Effect of environment on fatigue crack growth in ultrafine grain Al–Mg

• Published in: International journal of fatigue Vol. 31; no. 11; pp. 1678 - 1683
• Main Authors: Pao, P.S., Holtz, R.L., Jones, H.N., Feng, C.R.
• Format: Journal Article Conference Proceeding
• Language: English
• Published: Kidlington Elsevier Ltd 01.11.2009; Elsevier
• Subjects: Aluminum; Applied sciences; Environmental effect; Exact sciences and technology; Fatigue; Fatigue crack growth; Fatigue crack growth threshold; Mechanical properties and methods of testing.
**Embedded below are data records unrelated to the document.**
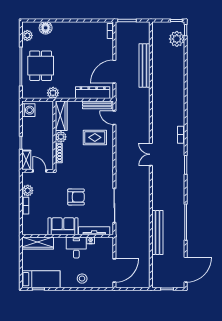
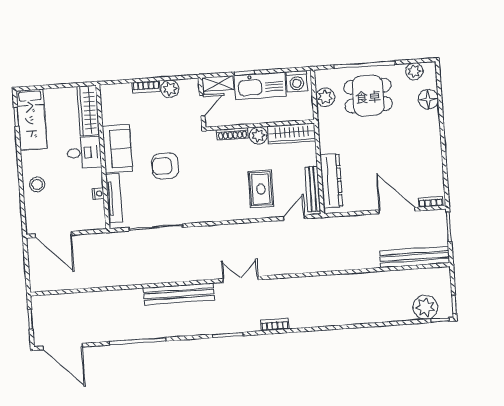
bench: (145, 66) -> (415, 257), moved
door: (114, 72) -> (397, 210), moved
plant: (53, 93) -> (325, 97), moved
kitchen sink: (30, 133) -> (260, 86), added
armchair: (76, 197) -> (165, 166), turned 90
bench: (157, 232) -> (179, 294), moved
desk: (76, 248) -> (84, 153), moved

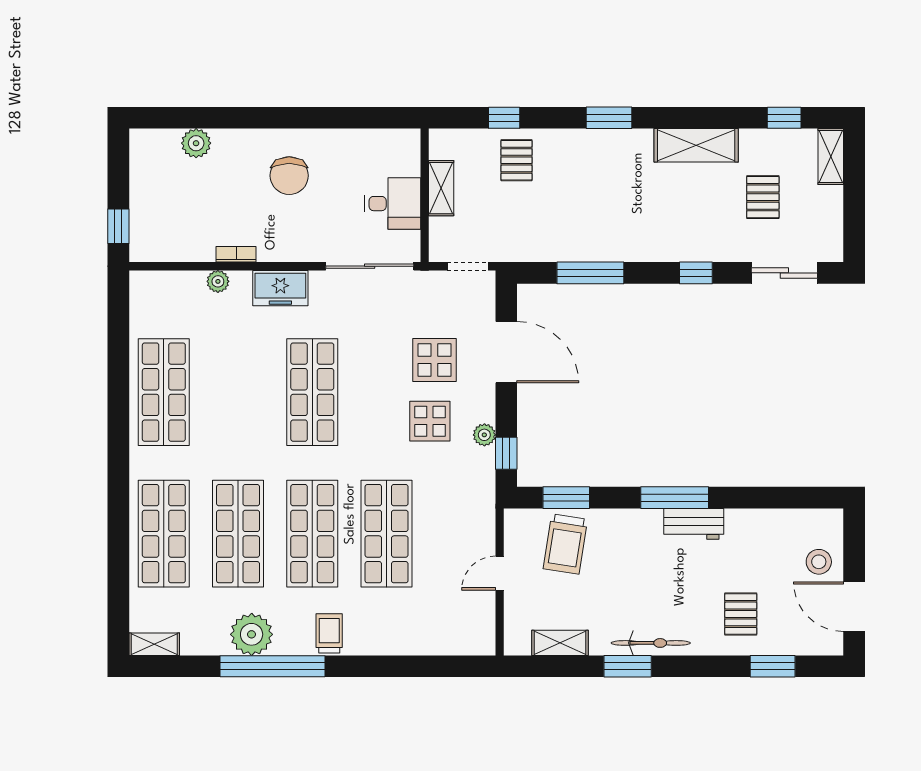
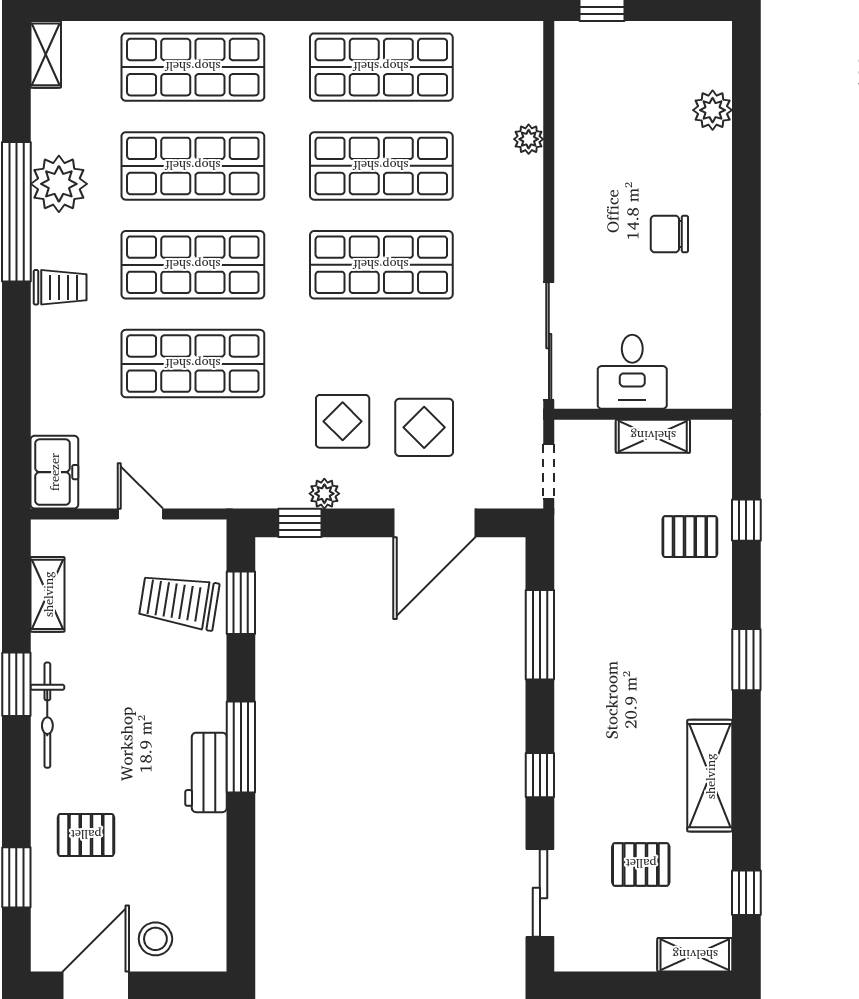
chair: (289, 176) -> (669, 234), width x0.73, depth x0.73
bookcase: (236, 254) -> (565, 163), removed
freezer: (280, 288) -> (54, 472), moved, turned 180
shop shelf: (238, 392) -> (381, 166), added

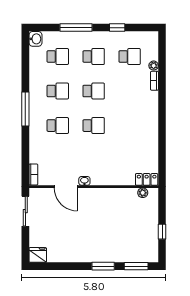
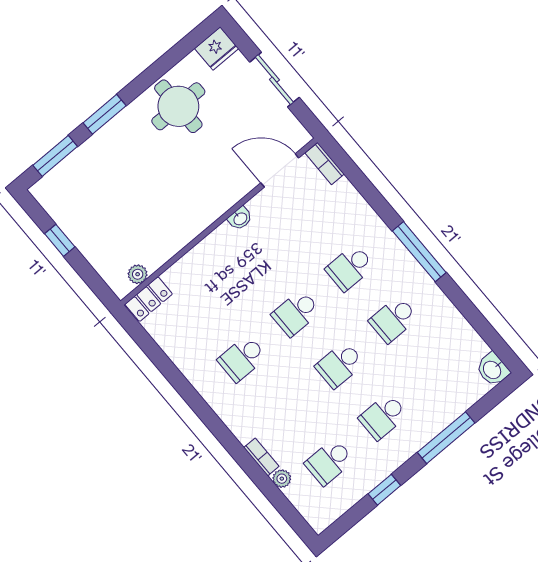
school desk: (58, 56) -> (242, 358), moved
door: (66, 187) -> (280, 170), moved
sliding door: (25, 211) -> (274, 80), moved
round table: (72, 245) -> (178, 106), added

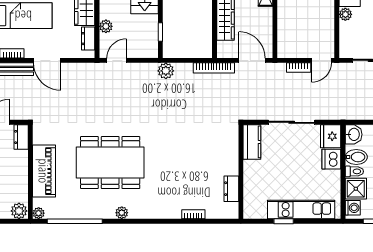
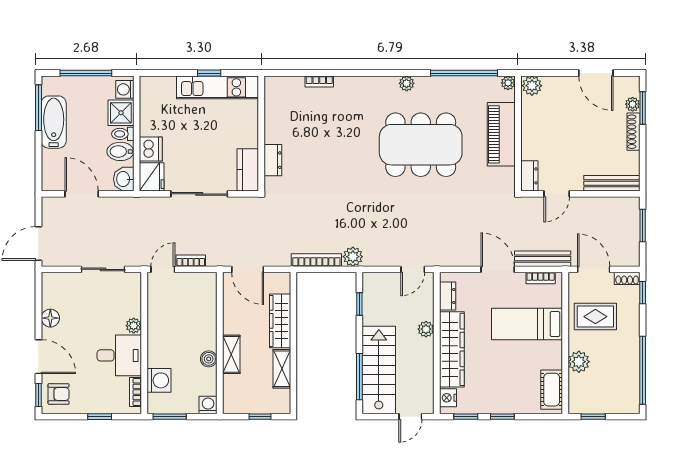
plant: (106, 26) -> (426, 329), moved
bookcase: (214, 68) -> (316, 260), moved
dresser: (231, 189) -> (273, 160), moved
kitchen unit: (301, 210) -> (218, 87), moved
Rheology. Fracture mechanics. Tribology; Metals. Metallurgy; Microstructure; Ultrafine grained material; Fatigue crack growth; Environmental effect; Microstructure; Aluminum; Fatigue crack growth threshold; Ultrafine grained material; Aluminium base alloys; Mechanical properties; Fatigue; Fatigue crack; Crack propagation; Medium effect; Magnesium alloy; Fine grain structure; Fatigue threshold
• ISSN: 0142-1123; 1879-3452
• DOI: 10.1016/j.ijfatigue.2009.03.018

The fatigue crack growth rates, obtained in high vacuum and in ambient air, of ultrafine grain (UFG) Al–7.5Mg (grain size ∼ 250 nm) at various load ratios were compared to those of powder-metallurgy (P/M) Al–7Mg (grain size ∼ 2 μm) and ingot-metallurgy (I/M) Al–7Mg (grain size ∼ 100 μm). In both vacuum and ambient air, fatigue crack growth rates at all stress ratios decrease with increasing grain size. The fatigue crack growth threshold (Δ K th) follows the reverse order, increasing with increasing grain size. These trends are interpreted in terms of fracture surface roughness effects that are correlated with grain size. In vacuum, the thresholds of all three materials exhibit no load ratio dependency at load ratios from 0.1 to 0.5. In air, the threshold of UFG Al–7.5Mg exhibits weak load ratio dependency, while P/M and I/M Al–7Mg exhibit modest load ratio dependency. The environmental effect on the fatigue crack growth rates is assessed by determining the difference in crack growth driving force (Δ K) between air and vacuum. It was found that the environmental contribution to the driving force of all three materials is similar, nearly independent of grain size.